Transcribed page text
== == ==
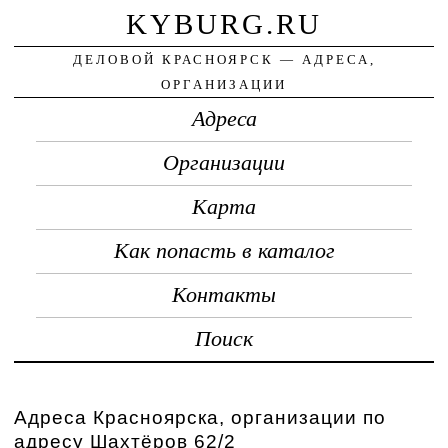
KYBURG.RU
ДЕЛОВОЙ КРАСНОЯРСК — АДРЕСА,
ОРГАНИЗАЦИИ
Адреса
Организации
Карта
Как попасть в каталог
Контакты
Поиск
Адреса Красноярска, организации по
адресу Шахтёров 62/2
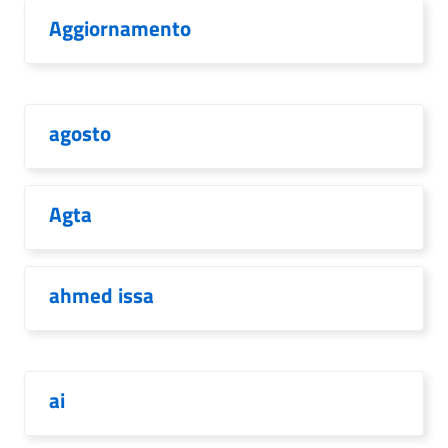
Aggiornamento
agosto
Agta
ahmed issa
ai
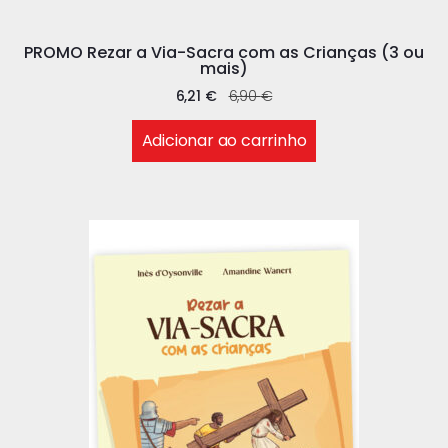
PROMO Rezar a Via-Sacra com as Crianças (3 ou
mais)
6,21
€
6,90
€
Adicionar ao carrinho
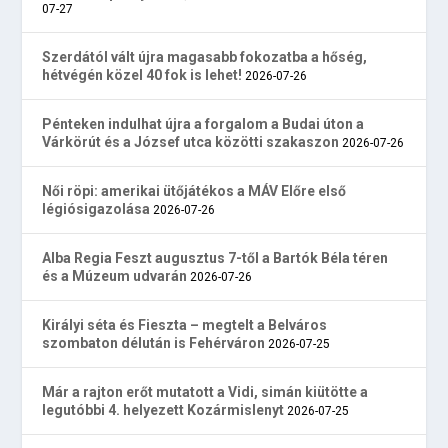
07-27
Szerdától vált újra magasabb fokozatba a hőség,
hétvégén közel 40 fok is lehet!
2026-07-26
Pénteken indulhat újra a forgalom a Budai úton a
Várkörút és a József utca közötti szakaszon
2026-07-26
Női röpi: amerikai ütőjátékos a MÁV Előre első
légiósigazolása
2026-07-26
Alba Regia Feszt augusztus 7-től a Bartók Béla téren
és a Múzeum udvarán
2026-07-26
Királyi séta és Fieszta – megtelt a Belváros
szombaton délután is Fehérváron
2026-07-25
Már a rajton erőt mutatott a Vidi, simán kiütötte a
legutóbbi 4. helyezett Kozármislenyt
2026-07-25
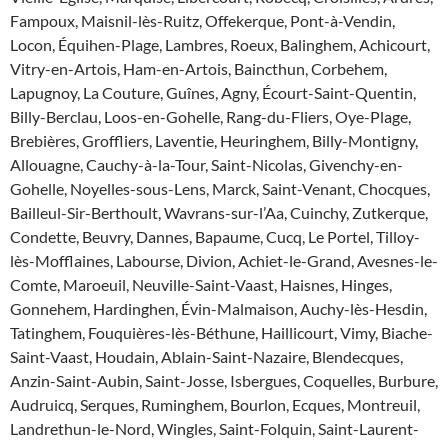
Fampoux, Maisnil-lès-Ruitz, Offekerque, Pont-à-Vendin,
Locon, Équihen-Plage, Lambres, Roeux, Balinghem, Achicourt,
Vitry-en-Artois, Ham-en-Artois, Baincthun, Corbehem,
Lapugnoy, La Couture, Guînes, Agny, Écourt-Saint-Quentin,
Billy-Berclau, Loos-en-Gohelle, Rang-du-Fliers, Oye-Plage,
Brebières, Groffliers, Laventie, Heuringhem, Billy-Montigny,
Allouagne, Cauchy-à-la-Tour, Saint-Nicolas, Givenchy-en-
Gohelle, Noyelles-sous-Lens, Marck, Saint-Venant, Chocques,
Bailleul-Sir-Berthoult, Wavrans-sur-l’Aa, Cuinchy, Zutkerque,
Condette, Beuvry, Dannes, Bapaume, Cucq, Le Portel, Tilloy-
lès-Mofflaines, Labourse, Divion, Achiet-le-Grand, Avesnes-le-
Comte, Maroeuil, Neuville-Saint-Vaast, Haisnes, Hinges,
Gonnehem, Hardinghen, Évin-Malmaison, Auchy-lès-Hesdin,
Tatinghem, Fouquières-lès-Béthune, Haillicourt, Vimy, Biache-
Saint-Vaast, Houdain, Ablain-Saint-Nazaire, Blendecques,
Anzin-Saint-Aubin, Saint-Josse, Isbergues, Coquelles, Burbure,
Audruicq, Serques, Ruminghem, Bourlon, Ecques, Montreuil,
Landrethun-le-Nord, Wingles, Saint-Folquin, Saint-Laurent-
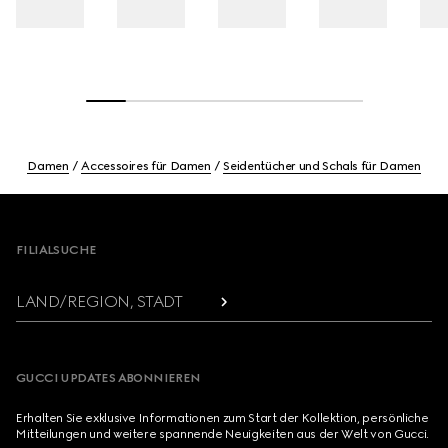
Damen
Accessoires für Damen
Seidentücher und Schals für Damen
Footer
FILIALSUCHE
LAND/REGION, STADT
GUCCI UPDATES ABONNIEREN
Erhalten Sie exklusive Informationen zum Start der Kollektion, persönliche
Mitteilungen und weitere spannende Neuigkeiten aus der Welt von Gucci.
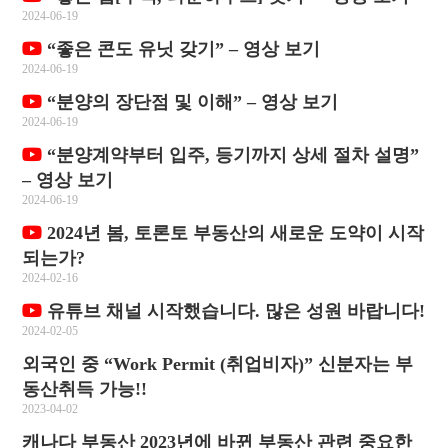
2024-06-19
“좋은 콘도 유닛 갖기” – 영상 보기
2024-06-19
“분양의 장단점 및 이해” – 영상 보기
2024-06-19
“분양계약부터 입주, 등기까지 상세 절차 설명”
– 영상 보기
2024-06-19
2024년 봄, 토론토 부동산의 새로운 도약이 시작
되는가?
2024-02-16
유튜브 채널 시작했습니다. 많은 성원 바랍니다!
2024-02-05
외국인 중 “Work Permit (취업비자)” 신분자는 부
동산취득 가능!!
2023-04-02
캐나다 부동산 2023년에 바뀐 부동산 관련 중요한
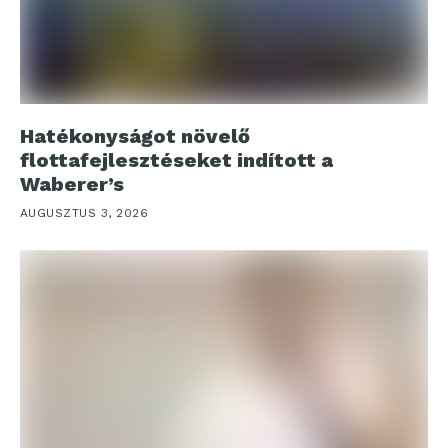
Hatékonyságot növelő
flottafejlesztéseket indított a
Waberer’s
AUGUSZTUS 3, 2026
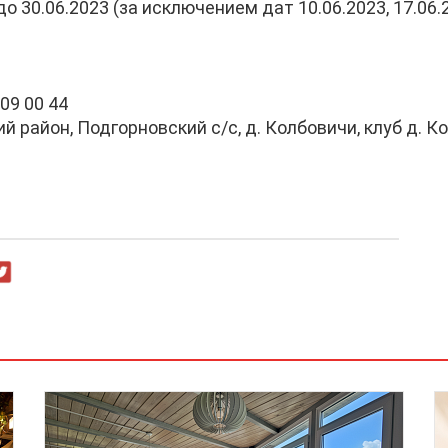
30.06.2023 (за исключением дат 10.06.2023, 17.06.20
.
309 00 44
й район, Подгорновский с/с, д. Колбовичи, клуб д. К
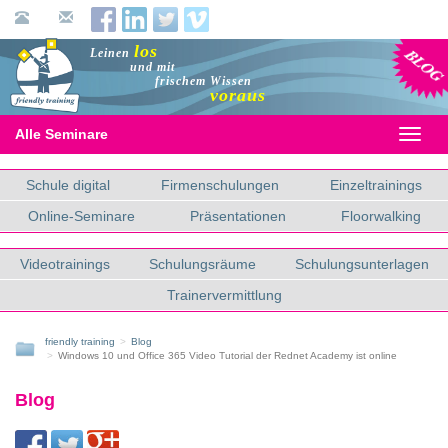
Blog
los
Leinen
und mit
frischem Wissen
voraus
Alle Seminare
Toggl
naviga
Schule digital
Firmenschulungen
Einzeltrainings
Online-Seminare
Präsentationen
Floorwalking
Videotrainings
Schulungsräume
Schulungsunterlagen
Trainervermittlung
friendly training
Blog
Windows 10 und Office 365 Video Tutorial der Rednet Academy ist online
Blog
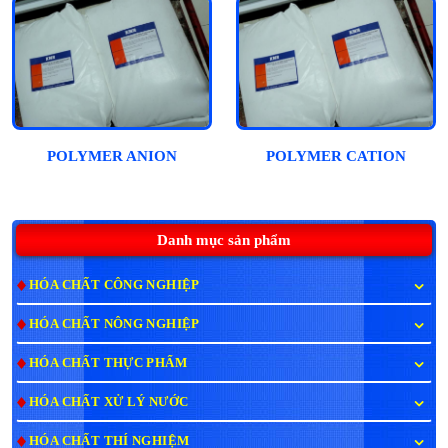
POLYMER ANION
POLYMER CATION
Danh mục sản phẩm
HÓA CHẤT CÔNG NGHIỆP
HÓA CHẤT NÔNG NGHIỆP
HÓA CHẤT THỰC PHẨM
HÓA CHẤT XỬ LÝ NƯỚC
HÓA CHẤT THÍ NGHIỆM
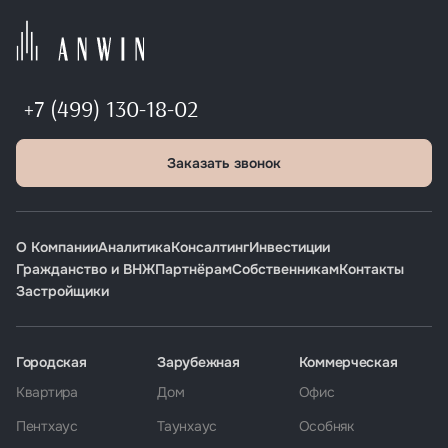
+7 (499) 130-18-02
Заказать звонок
О Компании
Аналитика
Консалтинг
Инвестиции
Гражданство и ВНЖ
Партнёрам
Собственникам
Контакты
Застройщики
Городская
Зарубежная
Коммерческая
Квартира
Дом
Офис
Пентхаус
Таунхаус
Особняк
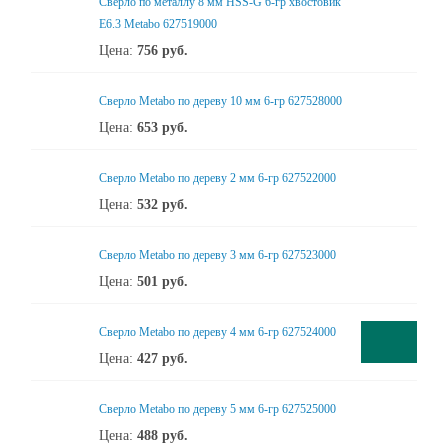
Сверло по металлу 8 мм HSS-G 6-гр хвостовик
Е6.3 Metabo 627519000
Цена:
756
руб.
Сверло Metabo по дереву 10 мм 6-гр 627528000
Цена:
653
руб.
Сверло Metabo по дереву 2 мм 6-гр 627522000
Цена:
532
руб.
Сверло Metabo по дереву 3 мм 6-гр 627523000
Цена:
501
руб.
Сверло Metabo по дереву 4 мм 6-гр 627524000
Цена:
427
руб.
Сверло Metabo по дереву 5 мм 6-гр 627525000
Цена:
488
руб.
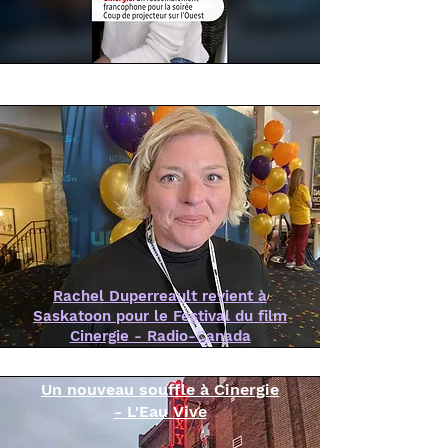
Rachel Duperreault revient à
Saskatoon pour le Festival du film
Cinergie - Radio-Canada
Un nouveau souffle à Cinergie
- L'Eau Vive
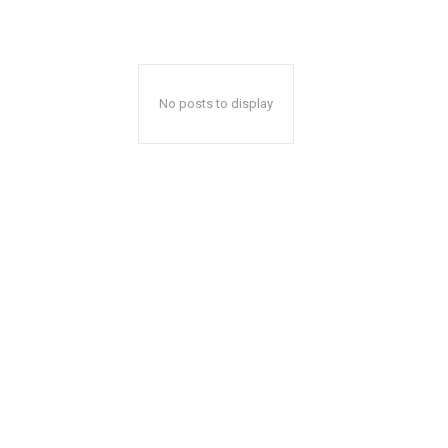
No posts to display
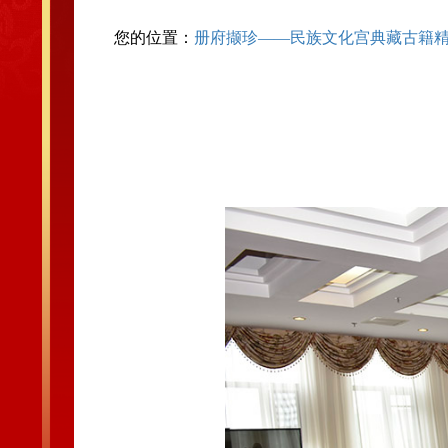
您的位置：
册府撷珍——民族文化宫典藏古籍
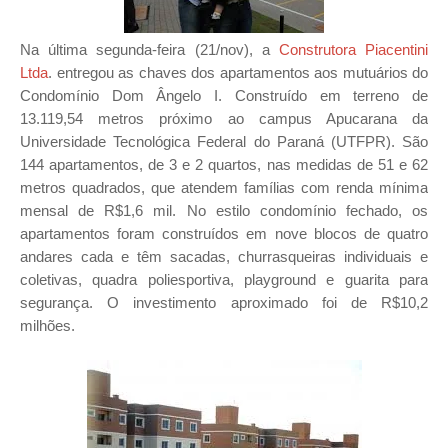
Na última segunda-feira (21/nov), a
Construtora Piacentini
Ltda
. entregou as chaves dos apartamentos aos mutuários do
Condomínio Dom Ângelo I. Construído em terreno de
13.119,54 metros próximo ao campus Apucarana da
Universidade Tecnológica Federal do Paraná (UTFPR). São
144 apartamentos, de 3 e 2 quartos, nas medidas de 51 e 62
metros quadrados, que atendem famílias com renda mínima
mensal de R$1,6 mil. No estilo condomínio fechado, os
apartamentos foram construídos em nove blocos de quatro
andares cada e têm sacadas, churrasqueiras individuais e
coletivas, quadra poliesportiva, playground e guarita para
segurança. O investimento aproximado foi de R$10,2
milhões.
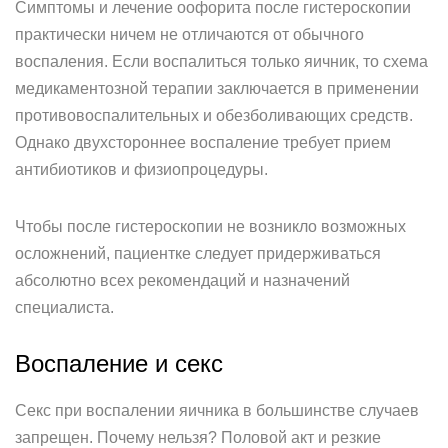
Симптомы и лечение оофорита после гистероскопии
практически ничем не отличаются от обычного
воспаления. Если воспалиться только яичник, то схема
медикаментозной терапии заключается в применении
противовоспалительных и обезболивающих средств.
Однако двухстороннее воспаление требует прием
антибиотиков и физиопроцедуры.
Чтобы после гистероскопии не возникло возможных
осложнений, пациентке следует придерживаться
абсолютно всех рекомендаций и назначений
специалиста.
Воспаление и секс
Секс при воспалении яичника в большинстве случаев
запрещен. Почему нельзя? Половой акт и резкие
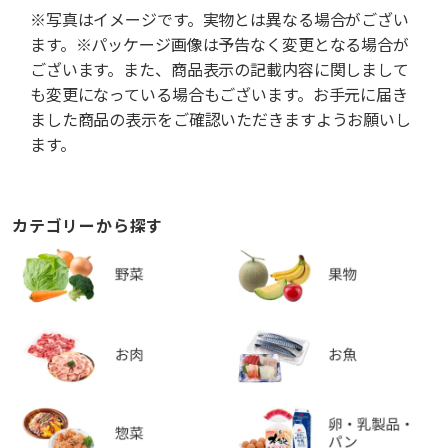
※写真はイメージです。実物とは異なる場合がござい
ます。※パッケージ画像は予告なく変更となる場合が
ございます。また、商品表示の記載内容に関しまして
も変更になっている場合もございます。お手元に届き
ました商品の表示をご確認いただきますようお願いし
ます。
カテゴリーから探す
== == ==
> _PROMPT_
Copy every line of the listing above word for word, leaving out the pictures.

> _EXPECTED ANSWER_
KYBURG.RU
ДЕЛОВОЙ КРАСНОЯРСК — АДРЕСА,
ОРГАНИЗАЦИИ
Адреса
Организации
Карта
Как попасть в каталог
Контакты
Поиск
Адреса Красноярска, организации по
адресу Шахтёров 62/2
Aggiornamento
agosto
Agta
ahmed issa
ai
PROMO Rezar a Via-Sacra com as Crianças (3 ou
mais)
6,21
€
6,90
€
Adicionar ao carrinho
07-27
Szerdától vált újra magasabb fokozatba a hőség,
hétvégén közel 40 fok is lehet!
2026-07-26
Pénteken indulhat újra a forgalom a Budai úton a
Várkörút és a József utca közötti szakaszon
2026-07-26
Női röpi: amerikai ütőjátékos a MÁV Előre első
légiósigazolása
2026-07-26
Alba Regia Feszt augusztus 7-től a Bartók Béla téren
és a Múzeum udvarán
2026-07-26
Királyi séta és Fieszta – megtelt a Belváros
szombaton délután is Fehérváron
2026-07-25
Már a rajton erőt mutatott a Vidi, simán kiütötte a
legutóbbi 4. helyezett Kozármislenyt
2026-07-25
Fampoux, Maisnil-lès-Ruitz, Offekerque, Pont-à-Vendin,
Locon, Équihen-Plage, Lambres, Roeux, Balinghem, Achicourt,
Vitry-en-Artois, Ham-en-Artois, Baincthun, Corbehem,
Lapugnoy, La Couture, Guînes, Agny, Écourt-Saint-Quentin,
Billy-Berclau, Loos-en-Gohelle, Rang-du-Fliers, Oye-Plage,
Brebières, Groffliers, Laventie, Heuringhem, Billy-Montigny,
Allouagne, Cauchy-à-la-Tour, Saint-Nicolas, Givenchy-en-
Gohelle, Noyelles-sous-Lens, Marck, Saint-Venant, Chocques,
Bailleul-Sir-Berthoult, Wavrans-sur-l’Aa, Cuinchy, Zutkerque,
Condette, Beuvry, Dannes, Bapaume, Cucq, Le Portel, Tilloy-
lès-Mofflaines, Labourse, Divion, Achiet-le-Grand, Avesnes-le-
Comte, Maroeuil, Neuville-Saint-Vaast, Haisnes, Hinges,
Gonnehem, Hardinghen, Évin-Malmaison, Auchy-lès-Hesdin,
Tatinghem, Fouquières-lès-Béthune, Haillicourt, Vimy, Biache-
Saint-Vaast, Houdain, Ablain-Saint-Nazaire, Blendecques,
Anzin-Saint-Aubin, Saint-Josse, Isbergues, Coquelles, Burbure,
Audruicq, Serques, Ruminghem, Bourlon, Ecques, Montreuil,
Landrethun-le-Nord, Wingles, Saint-Folquin, Saint-Laurent-
Damen
Accessoires für Damen
Seidentücher und Schals für Damen
Footer
FILIALSUCHE
LAND/REGION, STADT
GUCCI UPDATES ABONNIEREN
Erhalten Sie exklusive Informationen zum Start der Kollektion, persönliche
Mitteilungen und weitere spannende Neuigkeiten aus der Welt von Gucci.
2024-06-19
“좋은 콘도 유닛 갖기” – 영상 보기
2024-06-19
“분양의 장단점 및 이해” – 영상 보기
2024-06-19
“분양계약부터 입주, 등기까지 상세 절차 설명”
– 영상 보기
2024-06-19
2024년 봄, 토론토 부동산의 새로운 도약이 시작
되는가?
2024-02-16
유튜브 채널 시작했습니다. 많은 성원 바랍니다!
2024-02-05
외국인 중 “Work Permit (취업비자)” 신분자는 부
동산취득 가능!!
2023-04-02
캐나다 부동산 2023년에 바뀐 부동산 관련 중요한
Hatékonyságot növelő
flottafejlesztéseket indított a
Waberer’s
AUGUSZTUS 3, 2026
30.06.2023 (за исключением дат 10.06.2023, 17.06.20
.
309 00 44
й район, Подгорновский с/с, д. Колбовичи, клуб д. К
Blog
los
Leinen
und mit
frischem Wissen
voraus
Alle Seminare
Toggl
naviga
Schule digital
Firmenschulungen
Einzeltrainings
Online-Seminare
Präsentationen
Floorwalking
Videotrainings
Schulungsräume
Schulungsunterlagen
Trainervermittlung
friendly training
Blog
Windows 10 und Office 365 Video Tutorial der Rednet Academy ist online
Blog
POLYMER ANION
POLYMER CATION
Danh mục sản phẩm
HÓA CHẤT CÔNG NGHIỆP
HÓA CHẤT NÔNG NGHIỆP
HÓA CHẤT THỰC PHẨM
HÓA CHẤT XỬ LÝ NƯỚC
HÓA CHẤT THÍ NGHIỆM
+7 (499) 130-18-02
Заказать звонок
О Компании
Аналитика
Консалтинг
Инвестиции
Гражданство и ВНЖ
Партнёрам
Собственникам
Контакты
Застройщики
Городская
Зарубежная
Коммерческая
Квартира
Дом
Офис
Пентхаус
Таунхаус
Особняк
Сверло по металлу 8 мм HSS-G 6-гр хвостовик
Е6.3 Metabo 627519000
Цена:
756
руб.
Сверло Metabo по дереву 10 мм 6-гр 627528000
Цена:
653
руб.
Сверло Metabo по дереву 2 мм 6-гр 627522000
Цена:
532
руб.
Сверло Metabo по дереву 3 мм 6-гр 627523000
Цена:
501
руб.
Сверло Metabo по дереву 4 мм 6-гр 627524000
Цена:
427
руб.
Сверло Metabo по дереву 5 мм 6-гр 627525000
Цена:
488
руб.
Rachel Duperreault revient à
Saskatoon pour le Festival du film
Cinergie - Radio-Canada
Un nouveau souffle à Cinergie
- L'Eau Vive
No posts to display
您的位置：
册府撷珍——民族文化宫典藏古籍
Na última segunda-feira (21/nov), a
Construtora Piacentini
Ltda
. entregou as chaves dos apartamentos aos mutuários do
Condomínio Dom Ângelo I. Construído em terreno de
13.119,54 metros próximo ao campus Apucarana da
Universidade Tecnológica Federal do Paraná (UTFPR). São
144 apartamentos, de 3 e 2 quartos, nas medidas de 51 e 62
metros quadrados, que atendem famílias com renda mínima
mensal de R$1,6 mil. No estilo condomínio fechado, os
apartamentos foram construídos em nove blocos de quatro
andares cada e têm sacadas, churrasqueiras individuais e
coletivas, quadra poliesportiva, playground e guarita para
segurança. O investimento aproximado foi de R$10,2
milhões.
Симптомы и лечение оофорита после гистероскопии
практически ничем не отличаются от обычного
воспаления. Если воспалиться только яичник, то схема
медикаментозной терапии заключается в применении
противовоспалительных и обезболивающих средств.
Однако двухстороннее воспаление требует прием
антибиотиков и физиопроцедуры.
Чтобы после гистероскопии не возникло возможных
осложнений, пациентке следует придерживаться
абсолютно всех рекомендаций и назначений
специалиста.
Воспаление и секс
Секс при воспалении яичника в большинстве случаев
запрещен. Почему нельзя? Половой акт и резкие
※写真はイメージです。実物とは異なる場合がござい
ます。※パッケージ画像は予告なく変更となる場合が
ございます。また、商品表示の記載内容に関しまして
も変更になっている場合もございます。お手元に届き
ました商品の表示をご確認いただきますようお願いし
ます。
カテゴリーから探す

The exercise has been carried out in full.